TASK REQUIREMENTS: Return the material verbatim from the line containing "right hip: (87, 238, 2)" through the line containing "left knee: (264, 275, 4)", including both of those lines.
═══
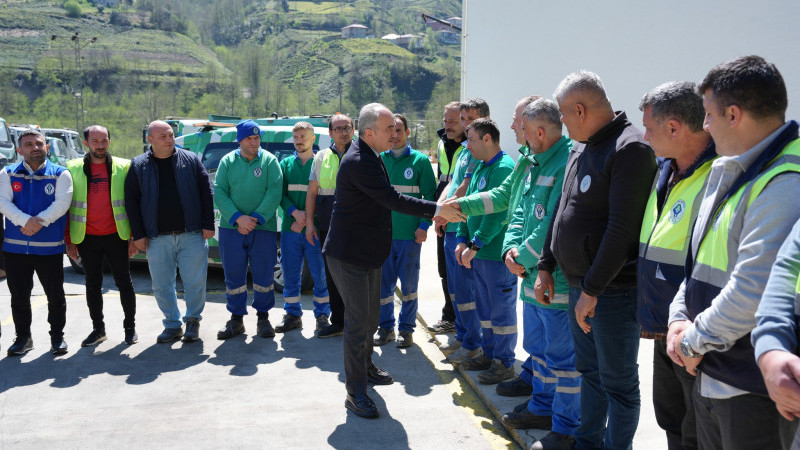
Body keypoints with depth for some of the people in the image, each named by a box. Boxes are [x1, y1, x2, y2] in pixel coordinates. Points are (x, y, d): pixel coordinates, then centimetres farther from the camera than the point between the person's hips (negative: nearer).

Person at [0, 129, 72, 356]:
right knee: (19, 295, 10)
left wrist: (39, 222, -21)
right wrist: (25, 221, -21)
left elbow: (62, 203, -9)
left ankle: (57, 336, 19)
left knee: (55, 295, 4)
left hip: (50, 247, -2)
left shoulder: (60, 174, 3)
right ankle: (23, 337, 24)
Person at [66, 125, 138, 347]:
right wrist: (70, 241, 1)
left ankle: (130, 327, 20)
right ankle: (98, 329, 24)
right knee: (92, 285, 11)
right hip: (87, 238, 2)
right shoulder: (73, 169, 3)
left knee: (125, 283, 5)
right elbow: (67, 206, 5)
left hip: (116, 236, -1)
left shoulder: (123, 167, 1)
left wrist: (134, 237, -3)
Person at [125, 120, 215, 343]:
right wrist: (138, 235, -1)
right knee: (161, 286, 7)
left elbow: (206, 193, 4)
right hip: (157, 238, 1)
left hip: (191, 235, -1)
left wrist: (208, 224, -2)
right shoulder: (138, 166, 5)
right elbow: (131, 202, 5)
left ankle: (193, 321, 22)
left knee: (195, 282, 1)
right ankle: (172, 325, 23)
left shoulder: (191, 160, 5)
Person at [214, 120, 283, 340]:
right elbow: (219, 192, -1)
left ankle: (263, 317, 19)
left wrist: (256, 218, -15)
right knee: (233, 276, 6)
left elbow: (274, 192, -7)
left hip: (263, 228, -1)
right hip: (231, 228, 1)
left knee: (264, 275, 4)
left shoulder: (269, 160, 3)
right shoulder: (227, 161, 6)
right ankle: (236, 319, 19)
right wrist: (238, 218, -14)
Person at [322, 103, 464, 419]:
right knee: (358, 320, -7)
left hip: (369, 252, 10)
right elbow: (392, 199, -29)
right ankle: (355, 393, 2)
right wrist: (437, 210, -28)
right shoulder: (359, 162, -25)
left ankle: (365, 367, 39)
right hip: (350, 255, -10)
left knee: (370, 315, 21)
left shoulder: (368, 156, 9)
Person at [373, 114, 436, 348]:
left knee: (408, 284, 6)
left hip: (410, 233, -3)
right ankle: (386, 327, 21)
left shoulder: (420, 160, -1)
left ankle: (406, 329, 18)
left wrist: (424, 226, -9)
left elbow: (430, 195, 0)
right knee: (383, 282, 8)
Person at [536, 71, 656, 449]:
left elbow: (623, 228, -23)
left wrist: (593, 289, -21)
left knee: (619, 382, 5)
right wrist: (545, 266, 16)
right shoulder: (580, 150, 12)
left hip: (612, 290, -9)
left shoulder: (630, 149, -17)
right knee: (590, 372, 21)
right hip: (578, 285, 9)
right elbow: (562, 213, 19)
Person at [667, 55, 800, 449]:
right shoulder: (727, 173, 12)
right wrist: (679, 319, 3)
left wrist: (694, 342, -15)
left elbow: (754, 289, -28)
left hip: (754, 388, -9)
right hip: (709, 373, 9)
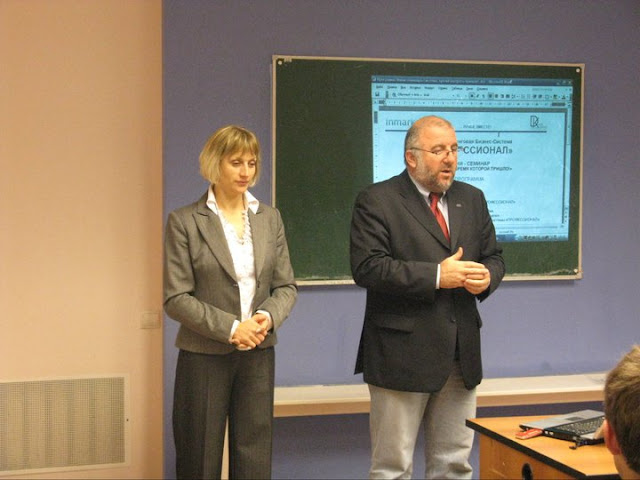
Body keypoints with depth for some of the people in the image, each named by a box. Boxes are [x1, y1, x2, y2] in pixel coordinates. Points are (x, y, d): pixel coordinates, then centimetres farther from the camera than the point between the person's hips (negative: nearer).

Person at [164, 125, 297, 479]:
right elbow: (176, 298, -10)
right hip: (204, 357, -3)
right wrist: (231, 328, -18)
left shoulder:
═══
REPLY TO THE EXERCISE:
right hip: (87, 238, 2)
right shoulder: (73, 169, 3)
left knee: (125, 283, 5)
right elbow: (67, 206, 5)
left hip: (116, 236, -1)
left shoulder: (123, 167, 1)
left wrist: (134, 237, -3)
Person at [125, 120, 215, 343]:
right wrist: (138, 235, -1)
right knee: (161, 286, 7)
left elbow: (206, 193, 4)
right hip: (157, 238, 1)
left hip: (191, 235, -1)
left wrist: (208, 224, -2)
right shoulder: (138, 166, 5)
right elbow: (131, 202, 5)
left ankle: (193, 321, 22)
left knee: (195, 282, 1)
right ankle: (172, 325, 23)
left shoulder: (191, 160, 5)
Person at [214, 120, 283, 340]:
right elbow: (219, 192, -1)
left ankle: (263, 317, 19)
left wrist: (256, 218, -15)
right knee: (233, 276, 6)
left elbow: (274, 192, -7)
left hip: (263, 228, -1)
right hip: (231, 228, 1)
left knee: (264, 275, 4)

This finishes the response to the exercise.